Como apontam os dados relatados acima, é de suma importância a existência da ocupação autogerida pelo Movimento De Mulheres Olga Benario De Santa Catarina, que é a Casa De Referência Antonieta De Barros. A ocupação, que estava sediada no centro da cidade de Florianópolis, tem como função principal acolher e salvar a vida das mulheres que são vítimas de violência, proporcionando orientação jurídica, acolhimento psicológico, formações técnicas e políticas, atividades culturais, espaços de convivência entre outras atividades, tão necessárias para poder efetivamente salvamos nossas mulheres da situação de violência.
Mesmo frente a essas denúncias do cotidiano da mulher nesse estado, ainda sim recebemos um despacho validando o despejo da ocupação com alegação que o imóvel já estava sendo habitado, mesmo com provas que isso não é verdade, mesmo como apelações e recursos judiciais, conseguimos apenas uma mesa de conciliação entre o estado e o movimento, no dia anterior ao despejo, e os 4 oficiais de justiça negaram ao pedido das nossas advogadas de primeiro haver a negociação com estado antes de despejar-nos.

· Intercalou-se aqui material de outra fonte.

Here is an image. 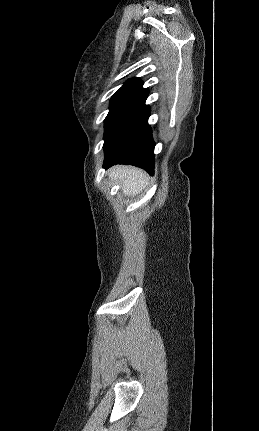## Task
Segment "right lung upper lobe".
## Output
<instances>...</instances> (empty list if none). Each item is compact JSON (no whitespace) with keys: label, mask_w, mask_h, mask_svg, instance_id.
I'll list each match as a JSON object with an SVG mask.
<instances>
[{"label":"right lung upper lobe","mask_w":259,"mask_h":431,"mask_svg":"<svg viewBox=\"0 0 259 431\" xmlns=\"http://www.w3.org/2000/svg\"><path fill=\"white\" fill-rule=\"evenodd\" d=\"M142 85H143V83L140 80V78H132V79L128 80L117 92L120 93V92H123V91H125L127 89H130V93L134 89L148 90V89H143Z\"/></svg>","instance_id":"1"}]
</instances>
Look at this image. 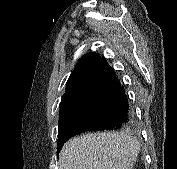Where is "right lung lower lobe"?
Returning <instances> with one entry per match:
<instances>
[{"instance_id": "obj_1", "label": "right lung lower lobe", "mask_w": 177, "mask_h": 169, "mask_svg": "<svg viewBox=\"0 0 177 169\" xmlns=\"http://www.w3.org/2000/svg\"><path fill=\"white\" fill-rule=\"evenodd\" d=\"M89 101L76 116L59 124L57 153L77 133L92 130H113L132 118V110L124 87L107 64L86 83Z\"/></svg>"}]
</instances>
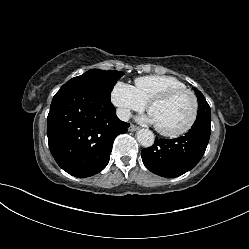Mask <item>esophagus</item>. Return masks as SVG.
<instances>
[{
  "label": "esophagus",
  "instance_id": "1",
  "mask_svg": "<svg viewBox=\"0 0 249 249\" xmlns=\"http://www.w3.org/2000/svg\"><path fill=\"white\" fill-rule=\"evenodd\" d=\"M129 131L133 132V131H136L138 130V127H136L135 125H130L129 128H128Z\"/></svg>",
  "mask_w": 249,
  "mask_h": 249
}]
</instances>
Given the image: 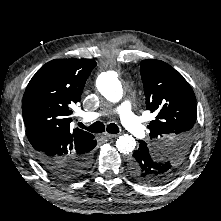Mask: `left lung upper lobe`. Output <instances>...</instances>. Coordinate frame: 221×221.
Segmentation results:
<instances>
[{
  "label": "left lung upper lobe",
  "mask_w": 221,
  "mask_h": 221,
  "mask_svg": "<svg viewBox=\"0 0 221 221\" xmlns=\"http://www.w3.org/2000/svg\"><path fill=\"white\" fill-rule=\"evenodd\" d=\"M141 77L146 107L157 114L150 122V138L156 144L155 160L161 166L156 183L170 180L191 150L197 118L196 98L189 83L169 64L143 60Z\"/></svg>",
  "instance_id": "obj_1"
}]
</instances>
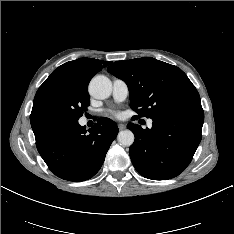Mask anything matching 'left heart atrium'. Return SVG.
I'll list each match as a JSON object with an SVG mask.
<instances>
[{
    "mask_svg": "<svg viewBox=\"0 0 234 234\" xmlns=\"http://www.w3.org/2000/svg\"><path fill=\"white\" fill-rule=\"evenodd\" d=\"M111 115L114 116V117H117V118H120L121 117V113L120 112H111Z\"/></svg>",
    "mask_w": 234,
    "mask_h": 234,
    "instance_id": "1",
    "label": "left heart atrium"
}]
</instances>
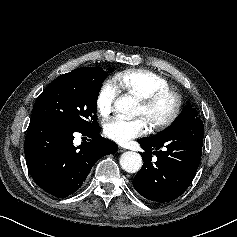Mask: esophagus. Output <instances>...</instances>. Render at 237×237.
Segmentation results:
<instances>
[{"label": "esophagus", "mask_w": 237, "mask_h": 237, "mask_svg": "<svg viewBox=\"0 0 237 237\" xmlns=\"http://www.w3.org/2000/svg\"><path fill=\"white\" fill-rule=\"evenodd\" d=\"M126 149L122 146H118V152H124Z\"/></svg>", "instance_id": "34e87169"}]
</instances>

Esse ato vai contra a constituição brasileira, contra a vida das mulheres e isenta a responsabilidade do estado em garantir que tenha equipamentos públicos em todas as cidades, como também a construção da Casa Da Mulher Brasileira, projeto travado há mais de 10 anos, mesmo havendo o terreno cedido pela União. Não só o Estado burguês ignora a vida das mulheres como também ataca aquelas que trabalham para a emancipação das mulheres trabalhadoras.

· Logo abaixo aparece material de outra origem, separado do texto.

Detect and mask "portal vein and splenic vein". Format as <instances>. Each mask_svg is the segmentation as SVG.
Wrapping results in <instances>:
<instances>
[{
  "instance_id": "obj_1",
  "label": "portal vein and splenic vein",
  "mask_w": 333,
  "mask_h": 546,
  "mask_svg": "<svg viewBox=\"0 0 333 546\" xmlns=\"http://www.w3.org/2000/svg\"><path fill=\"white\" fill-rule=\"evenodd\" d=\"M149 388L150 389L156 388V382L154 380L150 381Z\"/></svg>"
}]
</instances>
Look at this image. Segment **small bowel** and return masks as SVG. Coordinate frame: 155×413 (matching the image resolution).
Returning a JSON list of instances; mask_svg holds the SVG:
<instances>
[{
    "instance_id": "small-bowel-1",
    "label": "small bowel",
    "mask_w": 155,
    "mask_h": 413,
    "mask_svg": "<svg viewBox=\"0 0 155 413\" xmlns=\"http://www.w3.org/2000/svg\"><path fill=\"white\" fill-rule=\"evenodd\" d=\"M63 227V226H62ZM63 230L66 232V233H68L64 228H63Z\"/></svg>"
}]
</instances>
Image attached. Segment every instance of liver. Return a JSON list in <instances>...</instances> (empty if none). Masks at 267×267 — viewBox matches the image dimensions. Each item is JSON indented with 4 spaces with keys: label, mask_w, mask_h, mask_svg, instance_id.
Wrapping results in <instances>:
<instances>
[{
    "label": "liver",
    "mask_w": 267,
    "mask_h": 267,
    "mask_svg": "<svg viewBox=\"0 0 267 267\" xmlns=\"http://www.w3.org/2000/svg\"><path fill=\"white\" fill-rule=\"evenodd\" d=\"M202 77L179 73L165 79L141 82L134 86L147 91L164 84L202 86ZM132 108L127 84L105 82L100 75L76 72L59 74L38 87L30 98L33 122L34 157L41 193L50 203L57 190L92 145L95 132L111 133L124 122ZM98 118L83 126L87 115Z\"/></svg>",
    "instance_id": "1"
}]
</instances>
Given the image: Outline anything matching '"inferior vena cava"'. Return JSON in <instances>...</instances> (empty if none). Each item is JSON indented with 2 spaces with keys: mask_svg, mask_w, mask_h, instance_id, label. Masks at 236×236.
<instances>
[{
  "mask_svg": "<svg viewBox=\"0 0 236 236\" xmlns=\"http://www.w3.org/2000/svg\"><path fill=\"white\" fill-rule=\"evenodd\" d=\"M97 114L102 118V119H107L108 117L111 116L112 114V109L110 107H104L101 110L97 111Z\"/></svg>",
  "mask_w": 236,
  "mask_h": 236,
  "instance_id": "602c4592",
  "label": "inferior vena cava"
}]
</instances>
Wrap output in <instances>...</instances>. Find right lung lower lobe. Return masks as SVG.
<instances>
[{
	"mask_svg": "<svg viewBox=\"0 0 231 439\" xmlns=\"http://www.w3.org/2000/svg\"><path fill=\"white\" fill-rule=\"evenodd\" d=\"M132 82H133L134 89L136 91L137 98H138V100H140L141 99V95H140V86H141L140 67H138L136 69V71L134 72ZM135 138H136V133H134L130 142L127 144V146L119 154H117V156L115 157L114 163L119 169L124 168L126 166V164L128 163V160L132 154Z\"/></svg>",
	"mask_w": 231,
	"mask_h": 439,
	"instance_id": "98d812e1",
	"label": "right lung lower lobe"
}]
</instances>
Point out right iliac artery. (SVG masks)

O Movimento de Mulheres Olga Benario está saindo da ocupação Antonieta de Barros com a cabeça erguida e a certeza de que continuará suas lutas no Estado. Se ilude quem acredita que o movimento não construirá novas ocupações, cada vez mais fortes e combativas, para salvar as trabalhadoras que atualmente ficam abandonadas pelo Estado.
Resistiremos! É pela vida das mulheres!